--- TASK DETAILS ---
How many lines in the records below contain "Ripess"? Reply with the number alone.

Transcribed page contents
——————

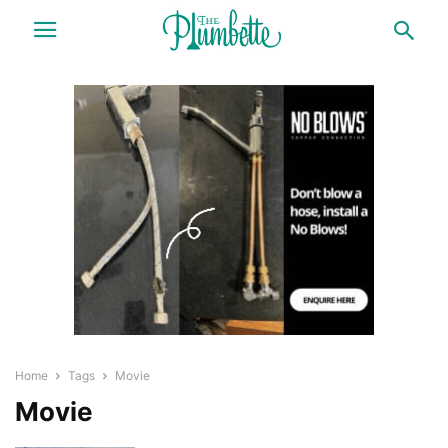
Home
Tags
Movie
Movie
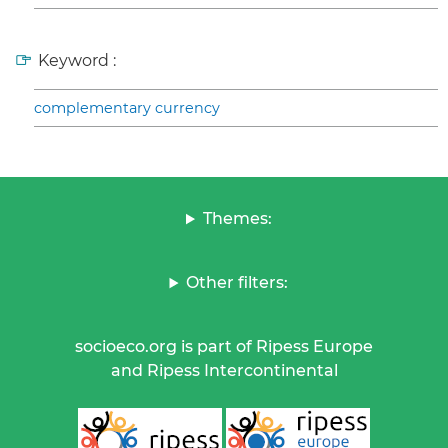
Keyword :
complementary currency
Themes:
Other filters:
socioeco.org is part of Ripess Europe
and Ripess Intercontinental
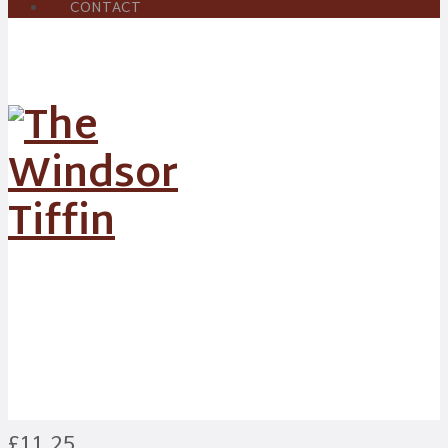
CONTACT
Shatkora Cod
£11.25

——————

--- SOLUTION TO THE PROBLEM ---
2